In a surprising discovery, scientists have found evidence of a tundra landscape in Greenland that's millions of years old. The revelation goes against widely held ideas about how some glaciers work, and it suggests that at least parts of Greenland's ice sheet had survived periods of global warming intact.

"Glaciers are commonly thought to work like a belt sander," a news release from the University of Vermont says. "As they move over the land they scrape off everything — vegetation, soil, and even the top layer of bedrock."

That's why researchers from several universities and NASA say they were "greatly surprised" to find signs that an ancient tundra had been preserved beneath 2 miles of ice in Greenland, in a study that was published this week in the journal Science.

"We found organic soil that has been frozen to the bottom of the ice sheet for 2.7 million years," says University of Vermont geologist and lead author Paul Bierman.

The researchers studied 17 "dirty ice" samples from the bottom of an ice core taken in the area of Summit, Greenland, looking for the presence of the isotope beryllium-10, which would signal an exposure to the atmosphere in the 10,019-foot "GISP2" sample that was taken in 1993.

The ice core has been involved in many other studies — but few of those were focused on its very bottom.

"I was asking a really different question than people who look at ice cores," Bierman tells the site LiveScience. "I was looking for a history of landscapes in ancient Greenland, and that mindset wasn't there 20 years ago. It's the evolution of science — you're always coming up with new hypotheses to test," he said.

The scientists believed they would find only trace amounts of beryllium-10. Instead, they found millions of the atoms, LiveScience says.

Bierman says that "we thought we were going looking for a needle in haystack." But, "It turned out that we found an elephant in a haystack."

To put their findings in context, the researchers compared their results with data from a sample they took in the tundra that exists today, in Alaska's Brooks Range.
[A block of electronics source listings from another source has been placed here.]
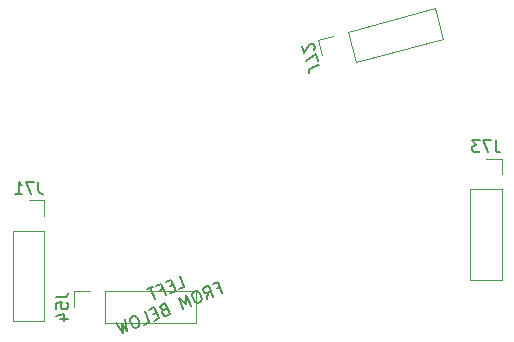
<source format=gbr>
G04 #@! TF.GenerationSoftware,KiCad,Pcbnew,(5.1.4)-1*
G04 #@! TF.CreationDate,2023-09-09T05:29:12-04:00*
G04 #@! TF.ProjectId,ThumbsUp,5468756d-6273-4557-902e-6b696361645f,rev?*
G04 #@! TF.SameCoordinates,Original*
G04 #@! TF.FileFunction,Legend,Bot*
G04 #@! TF.FilePolarity,Positive*
%FSLAX46Y46*%
G04 Gerber Fmt 4.6, Leading zero omitted, Abs format (unit mm)*
G04 Created by KiCad (PCBNEW (5.1.4)-1) date 2023-09-09 05:29:12*
%MOMM*%
%LPD*%
G04 APERTURE LIST*
%ADD10C,0.150000*%
%ADD11C,0.120000*%
G04 APERTURE END LIST*
D10*
X-149223486Y-464693139D02*
X-148781970Y-464514755D01*
X-149156577Y-463587571D01*
X-149728770Y-464332340D02*
X-150037832Y-464457209D01*
X-149974064Y-464996392D02*
X-149532548Y-464818008D01*
X-149907154Y-463890824D01*
X-150348670Y-464069208D01*
X-150876712Y-464796139D02*
X-150567651Y-464671270D01*
X-150371428Y-465156938D02*
X-150746035Y-464229754D01*
X-151187551Y-464408138D01*
X-151408309Y-464497330D02*
X-151938129Y-464711391D01*
X-151298612Y-465531545D02*
X-151673219Y-464604361D01*
X-146064208Y-464631343D02*
X-145755147Y-464506474D01*
X-145558924Y-464992142D02*
X-145933531Y-464064958D01*
X-146375047Y-464243342D01*
X-146883473Y-465527294D02*
X-146752795Y-464960909D01*
X-146353653Y-465313233D02*
X-146728260Y-464386050D01*
X-147081473Y-464528757D01*
X-147151938Y-464608585D01*
X-147178251Y-464670575D01*
X-147186726Y-464776717D01*
X-147133210Y-464909172D01*
X-147053382Y-464979637D01*
X-146991392Y-465005950D01*
X-146885250Y-465014425D01*
X-146532037Y-464871717D01*
X-147832050Y-464832010D02*
X-148008657Y-464903364D01*
X-148079121Y-464983192D01*
X-148131748Y-465107172D01*
X-148104546Y-465301617D01*
X-147979677Y-465610678D01*
X-147864172Y-465769446D01*
X-147740192Y-465822073D01*
X-147634050Y-465830547D01*
X-147457444Y-465759194D01*
X-147386979Y-465679365D01*
X-147334352Y-465555385D01*
X-147361554Y-465360940D01*
X-147486423Y-465051879D01*
X-147601928Y-464893111D01*
X-147725909Y-464840485D01*
X-147832050Y-464832010D01*
X-148252173Y-466080285D02*
X-148626779Y-465153101D01*
X-148668264Y-465940244D01*
X-149244902Y-465402839D01*
X-148870295Y-466330023D01*
X-150523521Y-466433023D02*
X-150638137Y-466530689D01*
X-150664450Y-466592679D01*
X-150672925Y-466698821D01*
X-150619410Y-466831276D01*
X-150539582Y-466901741D01*
X-150477592Y-466928054D01*
X-150371450Y-466936529D01*
X-150018237Y-466793821D01*
X-150392844Y-465866638D01*
X-150701905Y-465991506D01*
X-150772370Y-466071335D01*
X-150798683Y-466133325D01*
X-150807158Y-466239467D01*
X-150771481Y-466327770D01*
X-150691653Y-466398235D01*
X-150629662Y-466424548D01*
X-150523521Y-466433023D01*
X-150214460Y-466308154D01*
X-151141643Y-466682760D02*
X-151450705Y-466807629D01*
X-151386937Y-467346812D02*
X-150945421Y-467168428D01*
X-151320028Y-466241244D01*
X-151761544Y-466419628D01*
X-152225818Y-467685742D02*
X-151784302Y-467507358D01*
X-152158908Y-466580174D01*
X-153086092Y-466954781D02*
X-153262698Y-467026134D01*
X-153333163Y-467105963D01*
X-153385790Y-467229943D01*
X-153358588Y-467424388D01*
X-153233719Y-467733449D01*
X-153118214Y-467892217D01*
X-152994233Y-467944843D01*
X-152888092Y-467953318D01*
X-152711485Y-467881964D01*
X-152641021Y-467802136D01*
X-152588394Y-467678156D01*
X-152615596Y-467483711D01*
X-152740465Y-467174650D01*
X-152855970Y-467015882D01*
X-152979950Y-466963255D01*
X-153086092Y-466954781D01*
X-153792518Y-467240195D02*
X-153638669Y-468256571D01*
X-154082852Y-467665650D01*
X-153991882Y-468399278D01*
X-154587247Y-467561286D01*
D11*
X-160636620Y-457147892D02*
X-161966620Y-457147892D01*
X-160636620Y-458477892D02*
X-160636620Y-457147892D01*
X-160636620Y-459747892D02*
X-163296620Y-459747892D01*
X-163296620Y-459747892D02*
X-163296620Y-467427892D01*
X-160636620Y-459747892D02*
X-160636620Y-467427892D01*
X-160636620Y-467427892D02*
X-163296620Y-467427892D01*
X-121918141Y-453648713D02*
X-123248141Y-453648713D01*
X-121918141Y-454978713D02*
X-121918141Y-453648713D01*
X-121918141Y-456248713D02*
X-124578141Y-456248713D01*
X-124578141Y-456248713D02*
X-124578141Y-463928713D01*
X-121918141Y-456248713D02*
X-121918141Y-463928713D01*
X-121918141Y-463928713D02*
X-124578141Y-463928713D01*
X-158089330Y-464864574D02*
X-158089330Y-466194574D01*
X-156759330Y-464864574D02*
X-158089330Y-464864574D01*
X-155489330Y-464864574D02*
X-155489330Y-467524574D01*
X-155489330Y-467524574D02*
X-147809330Y-467524574D01*
X-155489330Y-464864574D02*
X-147809330Y-464864574D01*
X-147809330Y-464864574D02*
X-147809330Y-467524574D01*
X-137472130Y-443570139D02*
X-137127900Y-444854820D01*
X-136187448Y-443225910D02*
X-137472130Y-443570139D01*
X-134960723Y-442897209D02*
X-134272264Y-445466572D01*
X-134272264Y-445466572D02*
X-126853954Y-443478842D01*
X-134960723Y-442897209D02*
X-127542412Y-440909479D01*
X-127542412Y-440909479D02*
X-126853954Y-443478842D01*
D10*
X-161157096Y-455600272D02*
X-161157096Y-456314558D01*
X-161109477Y-456457415D01*
X-161014239Y-456552653D01*
X-160871381Y-456600272D01*
X-160776143Y-456600272D01*
X-161538048Y-455600272D02*
X-162204715Y-455600272D01*
X-161776143Y-456600272D01*
X-163109477Y-456600272D02*
X-162538048Y-456600272D01*
X-162823762Y-456600272D02*
X-162823762Y-455600272D01*
X-162728524Y-455743130D01*
X-162633286Y-455838368D01*
X-162538048Y-455885987D01*
X-122438617Y-452101093D02*
X-122438617Y-452815379D01*
X-122390998Y-452958236D01*
X-122295760Y-453053474D01*
X-122152902Y-453101093D01*
X-122057664Y-453101093D01*
X-122819569Y-452101093D02*
X-123486236Y-452101093D01*
X-123057664Y-453101093D01*
X-123771950Y-452101093D02*
X-124390998Y-452101093D01*
X-124057664Y-452482046D01*
X-124200521Y-452482046D01*
X-124295760Y-452529665D01*
X-124343379Y-452577284D01*
X-124390998Y-452672522D01*
X-124390998Y-452910617D01*
X-124343379Y-453005855D01*
X-124295760Y-453053474D01*
X-124200521Y-453101093D01*
X-123914807Y-453101093D01*
X-123819569Y-453053474D01*
X-123771950Y-453005855D01*
X-159636949Y-465385050D02*
X-158922663Y-465385050D01*
X-158779806Y-465337431D01*
X-158684568Y-465242193D01*
X-158636949Y-465099335D01*
X-158636949Y-465004097D01*
X-159636949Y-466337431D02*
X-159636949Y-465861240D01*
X-159160758Y-465813621D01*
X-159208377Y-465861240D01*
X-159255996Y-465956478D01*
X-159255996Y-466194574D01*
X-159208377Y-466289812D01*
X-159160758Y-466337431D01*
X-159065520Y-466385050D01*
X-158827425Y-466385050D01*
X-158732187Y-466337431D01*
X-158684568Y-466289812D01*
X-158636949Y-466194574D01*
X-158636949Y-465956478D01*
X-158684568Y-465861240D01*
X-158732187Y-465813621D01*
X-159303615Y-467242193D02*
X-158636949Y-467242193D01*
X-159684568Y-467004097D02*
X-158970282Y-466766002D01*
X-158970282Y-467385050D01*
X-137355346Y-445753844D02*
X-138045293Y-445938715D01*
X-138170958Y-446021686D01*
X-138238301Y-446138328D01*
X-138247323Y-446288642D01*
X-138222674Y-446380635D01*
X-137453944Y-445385872D02*
X-137626490Y-444741922D01*
X-138481493Y-445414709D01*
X-137804756Y-444444596D02*
X-137771084Y-444386275D01*
X-137749737Y-444281957D01*
X-137811360Y-444051975D01*
X-137882006Y-443972307D01*
X-137940328Y-443938635D01*
X-138044645Y-443917288D01*
X-138136638Y-443941937D01*
X-138262303Y-444024908D01*
X-138666364Y-444724762D01*
X-138826585Y-444126808D01*
M02*

</source>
The results were similar to those from the ice core, leading at least one scientists to say they'd found a new rationale for Greenland's name.

"Greenland really was green! However, it was millions of years ago," says co-author Dylan Rood of the Scottish Universities Environmental Research Center and the University of California, Santa Barbara. "Greenland looked like the green Alaskan tundra, before it was covered by the second largest body of ice on Earth."

The study gives a sense of the findings' potential wider impact:

"The preservation of this soil implies that the ice has been non-erosive and frozen to the bed for much of that time, that there was no substantial exposure of central Greenland once the ice sheet became fully established, and that preglacial landscapes can remain preserved for long periods under continental ice sheets."

In the University of Vermont release, Bierman warns that the ice sheet's survival of earlier periods of global warming doesn't necessarily mean it can survive the current warming trend in global temperatures.

Of Greenland's ice that predates the human species, he said, "If we keep on our current trajectory, the ice sheet will not survive. And once you clear it off, it's really hard to put it back on."